Giuseppe Verdi, le compositeur italien passionné de son pays l'a bien dit : « Vous pouvez avoir l'univers si je peux avoir l'Italie. Après avoir vécu dans cinq autres pays d'Europe, je suis à même de confirmer que les Italiens sont particulièrement doués pour l'art de vivre ».
Néanmoins, la culture étincelante de l'Italie côtoie des réalités plus pernicieuses. Souvent assimilée à des gouvernements affaiblis et en perpétuel changement, à une politique instable, à une sclérose au niveau de la bureaucratie et à des réglementations trop complexes pour être appréhendées, il nous semble que l'Italie survit contre vents et marées. Comme le dit un ami américain libéral, l'Italie est de loin le pays qu'il préfère dans la mesure où il prouve qu'un peuple est capable de prospérer sans avoir de gouvernement.

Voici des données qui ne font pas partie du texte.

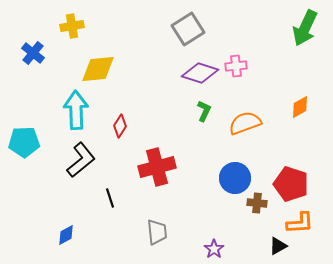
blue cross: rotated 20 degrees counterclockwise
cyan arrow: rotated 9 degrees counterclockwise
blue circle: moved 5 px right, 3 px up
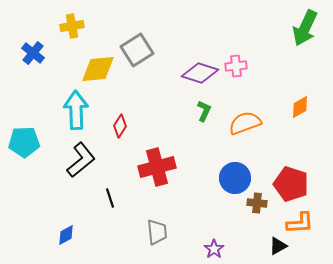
gray square: moved 51 px left, 21 px down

Mais les stéréotypes paresseux du passé ne décrivent plus avec assez de précision le risque politique en Europe. En effet, l'establishment du continent est en flammes. Dans l'Allemagne dominante, l'Union chrétienne-démocrate (CDU), parti de la chancelière sortante Angela Merkel, est devancé par les Verts renaissants dans les sondages précédant les élections législatives prévues en septembre.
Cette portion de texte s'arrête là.